A criação de um serviço expresso é um passo importante na qualificação de um atendimento que respeite a extensão da linha. Em questionamento no Twitter, a CPTM deu detalhes breves sobre uma MIP (Manifestação de Interesse da Iniciativa Privada):


Futuro

De acordo com o Plano Diretor de Inserção Urbana da Rede da CPTM, o potencial de transformação urbana já está mapeado:

Legenda: Fonte: CPTM/Fupam

Em análise aos municípios, a Fupam destaca, por exemplo, a predominância de renda baixa entre as estações Francisco Morato e Jaraguá, média baixa entre as estações Vila Clarice e Piqueri, média entre Lapa e Palmeiras-Barra Funda e, finalmente, média-baixa na Estação Luz. Para os municípios da extensão operacional, Jundiaí tem renda média, Campo Limpo Paulista tem renda médio-baixa e Várzea Paulista tem renda baixa.

No Plano Diretor existe uma discrepância quando a Fupam alega que a Estação Francisco Morato foi totalmente reformada, analisando o texto, fica a impressão de que a publicação do plano se baseava num cenário que não se materializou. A estação provisória de Francisco Morato tem 5 anos e não pode ser descrita como dotada de “cobertura de plataformas em estrutura metálica com formato de asas”, a qual “provocou uma requalificação do espaço público onde está inserida. Promoveu a organização e tornou mais fácil as conexões entre diferentes modos de transporte, coletivos ou individuais”.

Em relação ao escopo das medidas, é preciso revelar que a Fupam mapeou ações de curto e médio prazo, envolvendo a CPTM e as prefeituras. O acompanhamento das ações e seus desdobramentos (incluindo as articulações entre diferentes esferas e secretarias), que deveria ser transparente, permanece na obscuridade.


Conclusão

Para finalizar e, num sentido amplo, considero que a Linha 7 possui os seguintes problemas:

  • Baixa oferta de empregos
  • O atendimento da Linha 7 a centralidades esbarra nos seguintes fatores: perda de prestígio (Luz), incipiência (Palmeiras-Barra Funda) e falta de ações transformadoras (Lapa e Água Branca)
  • Num cenário otimista, podemos dizer que a linha superlota a partir de Perus, situação que predomina então até a Palmeiras-Barra Funda
  • O caráter dormitório predomina em boa parte da linha, deixando de existir apenas em Jundiaí e na região do Centro Expandido de São Paulo (Água Branca em diante)
  • Intermodalidade deficiente ou inexistente
  • Padrão de serviço ainda muito díspar em comparação com o Metrô
  • Necessidade de um ou mais atendimentos expressos e/ou semi-expressos pela extensão da linha e seu caráter pendular

Devido à existência de cenários traçados pela Fupam há alguns anos, os quais não são transparentemente mostrados à população, é preciso vontade política para adotá-los.

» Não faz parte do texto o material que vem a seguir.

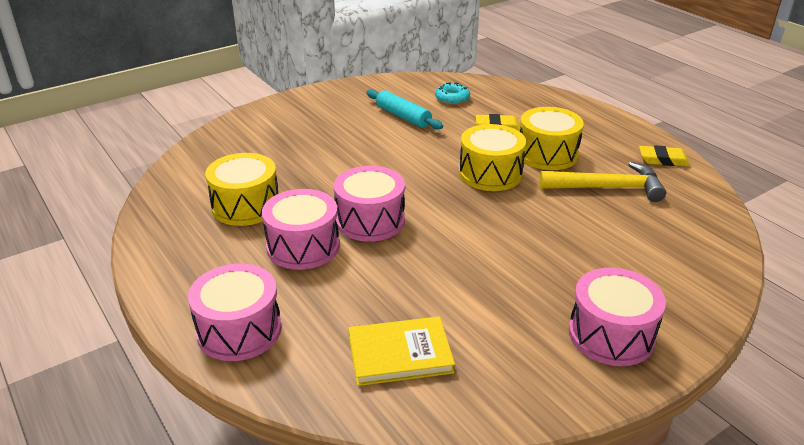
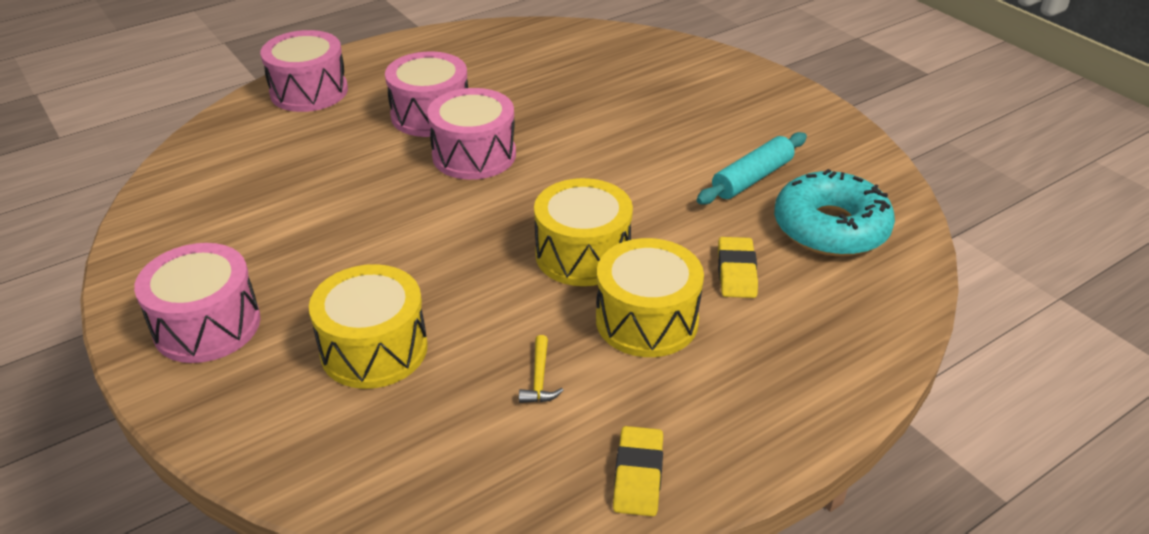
camera: 90 degrees right, 5 degrees up
(246, 206) = (513, 77): yellow drum -> yellow drum (374, 349)
(400, 354) = (241, 176): yellow book -> none
(452, 99) = (830, 228): turquoise donut -> turquoise donut, size x1.92
(608, 188) = (539, 379): yellow hammer -> yellow hammer, size x0.43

Existe um potencial ligado ao turismo na linha (que também é destacado pela Fupam, diga-se de passagem), que é interessantíssimo e creio não existir, ao menos até o presente momento, algo parecido na Grande São Paulo, adicionalmente, o atendimento a Jundiaí configura algo único, pois a CPTM não tem buscado expandir a presença de seus serviços metropolitanos no interior do estado.

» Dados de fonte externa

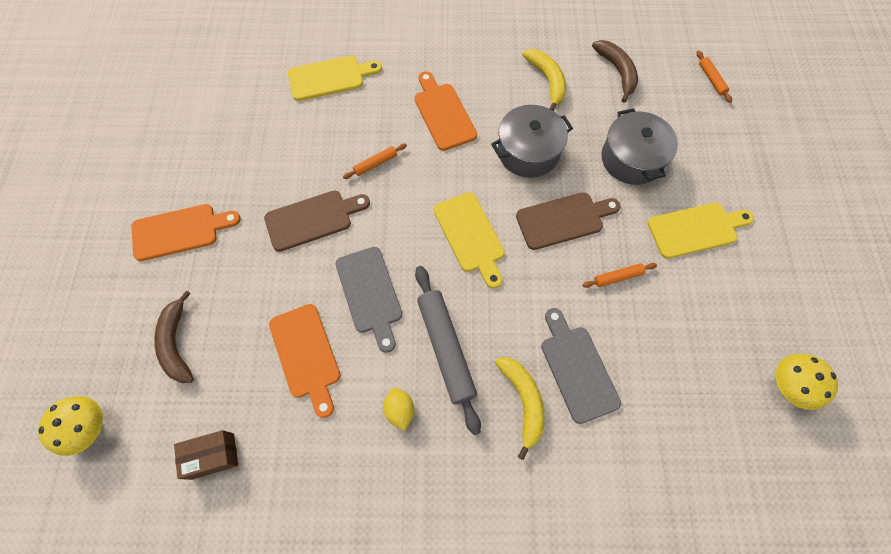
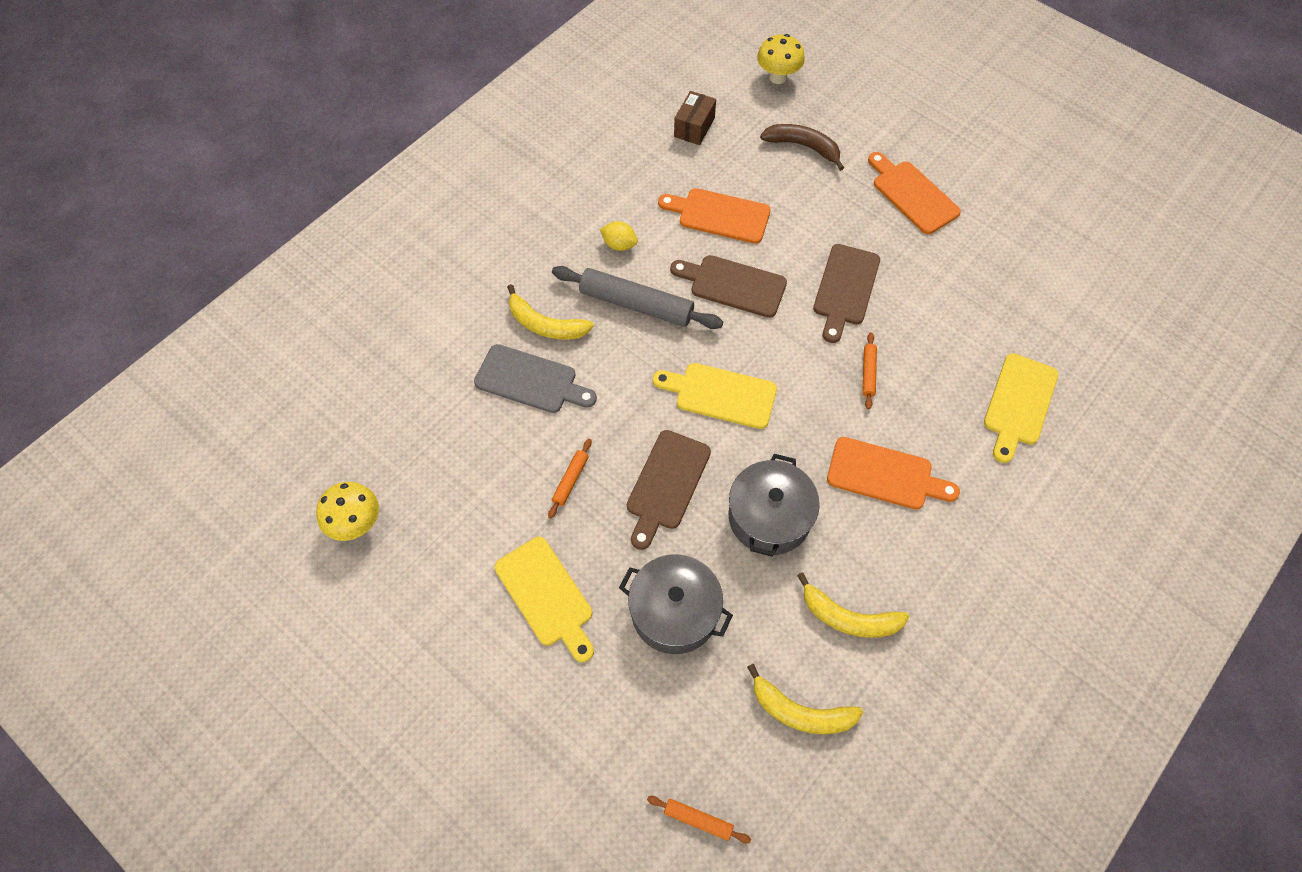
camera: 130 degrees right, 5 degrees down
(180, 231) = (912, 194): orange cutting board -> orange cutting board turned 120 degrees clockwise
(370, 294) = (733, 285): grey cutting board -> brown cutting board
(617, 71) = (800, 712): brown banana -> yellow banana
(696, 229) = (546, 596): yellow cutting board -> yellow cutting board turned 60 degrees counterclockwise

Parece existir má vontade política, talvez ainda presa aos episódios de 1996, mas para não repeti-los, é preciso investir, tanto para que o patrimônio histórico seja preservado — não podemos garantir sua preservação se a população voltar a se revoltar ferozmente contra os serviços prestados —, como também para colocar a Linha 7, de uma vez por todas, dentro do século XXI.